Each year, prices of key iftar items, including bananas, apples, guavas and tomatoes, rise sharply in the weeks leading up to the holy month. Officials typically attribute the trend to higher consumption. Sector stakeholders, however, argue that without data-driven planning, farmers and markets remain unable to adjust supply efficiently, allowing traders to dominate pricing.
“There is no assessment in Pakistan of how demand for major fruits and vegetables changes during Ramazan or across months,” said Mahmood Nawaz Shah, president of the Sindh Abadgar Board. “Have we analysed 10 or 15 years of data to identify which crops face shortages in which season? The answer is no.”
Agriculture economists note that Ramazan consumption patterns are highly predictable compared with most other food demand cycles. Fruit intake rises as households include it in iftar meals, while hotel and wedding catering activity declines. Even with this mixed demand profile, experts say authorities could still map net consumption trends and guide production accordingly.
Instead, crop decisions are largely left to fragmented farmer expectations and trader signals. Growers often attempt to time harvests for Ramazan based on price assumptions rather than reliable market intelligence. For instance, banana growers typically try to accelerate harvests by a few weeks to coincide with Ramazan demand. Some melon farmers plant earlier in winter so the fruit reaches markets during the fasting month. But because Ramazan shifts about 10 days earlier each year on the lunar calendar, such planning remains inherently unstable.
The absence of demand forecasting also prevents stakeholders from identifying which commodities actually face shortages versus those with adequate supply. Vegetables such as potatoes and cabbage often remain abundant during Ramazan, yet others experience sharp price spikes due to perceived scarcity.
Muhammad Ali Iqbal, President of Concave Agri Services, said much of Pakistan’s fruit supply during Ramazan is either off-season or transitioning between regions, making advance supply planning even more critical. “All major fruits are either ending or starting their seasons around this time,” he said. “Without demand projections, farmers and traders rely on speculation.”
Stakeholders argue that the government could use historical price and production data to identify around 15 high-consumption Ramazan commodities and forecast expected demand gaps several months in advance. Farmers could then be encouraged, through extension services or incentives, to adjust planting schedules or acreage.

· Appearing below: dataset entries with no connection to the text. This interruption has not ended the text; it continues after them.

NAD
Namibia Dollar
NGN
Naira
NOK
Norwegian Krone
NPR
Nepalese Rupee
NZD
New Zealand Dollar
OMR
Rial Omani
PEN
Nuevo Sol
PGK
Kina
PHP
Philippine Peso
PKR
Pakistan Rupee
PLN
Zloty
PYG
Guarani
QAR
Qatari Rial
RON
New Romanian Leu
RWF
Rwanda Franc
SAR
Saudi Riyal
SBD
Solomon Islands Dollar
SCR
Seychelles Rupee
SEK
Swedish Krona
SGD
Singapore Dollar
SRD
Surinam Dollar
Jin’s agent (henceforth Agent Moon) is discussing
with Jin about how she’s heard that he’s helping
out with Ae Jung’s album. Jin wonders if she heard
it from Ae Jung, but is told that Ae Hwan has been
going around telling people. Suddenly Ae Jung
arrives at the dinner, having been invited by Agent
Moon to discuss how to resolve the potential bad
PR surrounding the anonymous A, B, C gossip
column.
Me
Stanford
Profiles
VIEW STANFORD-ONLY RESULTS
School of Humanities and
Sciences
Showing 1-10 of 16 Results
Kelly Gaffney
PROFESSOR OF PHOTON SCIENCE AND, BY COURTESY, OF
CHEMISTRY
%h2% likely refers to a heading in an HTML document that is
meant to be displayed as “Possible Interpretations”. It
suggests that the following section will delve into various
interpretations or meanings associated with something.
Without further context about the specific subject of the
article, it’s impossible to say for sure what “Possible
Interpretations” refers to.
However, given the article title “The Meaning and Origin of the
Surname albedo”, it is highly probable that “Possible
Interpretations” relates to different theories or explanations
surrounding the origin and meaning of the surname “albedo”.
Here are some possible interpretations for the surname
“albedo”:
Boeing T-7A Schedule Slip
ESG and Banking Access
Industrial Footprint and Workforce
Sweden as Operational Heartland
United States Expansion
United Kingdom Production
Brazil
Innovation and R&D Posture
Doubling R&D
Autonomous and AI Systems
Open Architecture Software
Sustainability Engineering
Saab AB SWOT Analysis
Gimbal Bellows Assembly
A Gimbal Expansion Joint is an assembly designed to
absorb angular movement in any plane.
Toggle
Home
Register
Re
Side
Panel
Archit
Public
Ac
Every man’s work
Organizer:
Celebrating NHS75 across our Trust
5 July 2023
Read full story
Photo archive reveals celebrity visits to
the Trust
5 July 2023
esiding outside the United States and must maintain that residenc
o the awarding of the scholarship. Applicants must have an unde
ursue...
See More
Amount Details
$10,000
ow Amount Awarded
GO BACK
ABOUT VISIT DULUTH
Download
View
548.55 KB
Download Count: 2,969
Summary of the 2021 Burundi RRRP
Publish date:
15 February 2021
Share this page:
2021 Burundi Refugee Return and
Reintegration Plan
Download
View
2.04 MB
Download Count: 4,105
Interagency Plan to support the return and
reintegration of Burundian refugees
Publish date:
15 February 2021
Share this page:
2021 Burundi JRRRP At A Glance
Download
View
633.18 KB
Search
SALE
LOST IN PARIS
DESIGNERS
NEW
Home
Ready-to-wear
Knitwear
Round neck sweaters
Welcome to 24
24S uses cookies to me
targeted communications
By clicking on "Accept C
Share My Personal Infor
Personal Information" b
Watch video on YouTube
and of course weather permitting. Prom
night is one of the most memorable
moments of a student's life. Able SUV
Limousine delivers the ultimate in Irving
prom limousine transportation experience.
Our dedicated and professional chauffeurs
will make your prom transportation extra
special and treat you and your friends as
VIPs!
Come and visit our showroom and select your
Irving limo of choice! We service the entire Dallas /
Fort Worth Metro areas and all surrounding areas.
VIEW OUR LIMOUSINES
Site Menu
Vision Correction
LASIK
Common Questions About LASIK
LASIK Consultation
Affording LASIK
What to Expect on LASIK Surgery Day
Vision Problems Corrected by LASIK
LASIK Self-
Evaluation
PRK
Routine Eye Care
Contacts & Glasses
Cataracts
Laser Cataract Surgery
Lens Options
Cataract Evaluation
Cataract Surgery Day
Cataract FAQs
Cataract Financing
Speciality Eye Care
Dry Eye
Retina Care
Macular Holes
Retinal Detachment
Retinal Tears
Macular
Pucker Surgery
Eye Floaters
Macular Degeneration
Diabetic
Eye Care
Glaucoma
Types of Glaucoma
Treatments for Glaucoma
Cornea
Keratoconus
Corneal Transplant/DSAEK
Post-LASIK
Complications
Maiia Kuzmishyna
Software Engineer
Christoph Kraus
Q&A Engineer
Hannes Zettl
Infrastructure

Such planning is common in more formalised agricultural economies, where seasonal consumption events, from holidays to export windows, are integrated into crop calendars and supply chains. Pakistan, by contrast, lacks even basic datasets linking consumption cycles to production patterns. “There is no institutional capacity monitoring which fruits and vegetables see recurring Ramazan spikes,” Shah said. “Without that, you cannot guide farmers on what to grow or when.”
Analysts add that the planning gap interacts with other structural weaknesses, particularly limited cold storage and unreliable rural electricity. Because farmers cannot store produce cheaply, they are unable to smooth supply across weeks, increasing dependence on traders who control storage and release timing.
The result is a recurring cycle: farmers plant based on guesswork, traders anticipate Ramazan demand and hold stock, and consumers face price surges framed as inevitable seasonal effects.
Experts emphasise that improved forecasting would not necessarily suppress farmer incomes. Instead, it could stabilise both prices and production by aligning supply more closely with predictable consumption peaks.
“If the goal is only to cap prices, farmers lose incentive,” Shah said. “But if you encourage supply ahead of demand, both farmers and consumers benefit.” Agriculture specialists suggest a phased approach: short-term analysis of historical Ramazan price behaviour; medium-term crop advisories and storage support; and long-term investment in controlled-environment farming to offset seasonal gaps as Ramazan continues to shift through the calendar.